Wednesday, June 13, 2007

Preservation and Priorities

Since I have not attended my local chamber of commerce's events for several months I decided to attend today because Minnesota's Secretary of State, Mark Ritchie, was the guest speaker. If readers don't know the secretary of state (http://www.sos.state.mn.us/home/index.asp) is responsible for primarily two things - 1.) registration of companies doing business in the state, and 2.) serving as the chief elections officer. The secretary of state also sits on the state council which determines where Minnesota's "$59 billion in investments.........." are allocated.

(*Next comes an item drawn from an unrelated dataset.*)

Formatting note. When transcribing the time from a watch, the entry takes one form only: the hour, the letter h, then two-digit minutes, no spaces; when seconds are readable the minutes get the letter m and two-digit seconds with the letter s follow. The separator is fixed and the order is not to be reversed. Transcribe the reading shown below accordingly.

What struck me in Secretary Ritchie's speech today was the concern he stated that our marble (one of only four in the nation apparently) state capitol dome is leaking. Secretary Ritchie was opposed to the current plan to issue bonds to pay for the repairs versus simply allocating the funds today. Wait a minute Mr. Ritchie -- I agree with you that we should maintain our capitol but past governors and legislators should have taken care of this problem years ago INSTEAD of building the State Office Building to supply legislators with offices and the new judicial branch building. Traditionalists (and fiscal conservatives) like me want to see the "good old days" when everyone worked in the state capitol not in satellite buildings like we have today.

A very simple solution would be for the State of Minnesota to sell the State Office Building to a private developer and use the proceeds to move everyone back into capitol offices AFTER the marble dome repairs are completed. The property taxes that would be paid by a private entity owning the State Office Building would be a welcome revenue injection for the City of St. Paul and Ramsey County (the "host" of the state capitol complex which is exempt from paying property taxes of course).

Before you go spending more of our tax money let's divest some state assets first.

Todd

1 comment:

Anonymous said...

Repairing the dome is a capital expense. Bonding is appropriate.

Sell the SOB? Ahem, State Office Building? I don't think so. Sure, I'd love to see our state government shrink in size, dramatically. But it's not realistic to think that all the legislators, plus staff, can fit into the capitol building.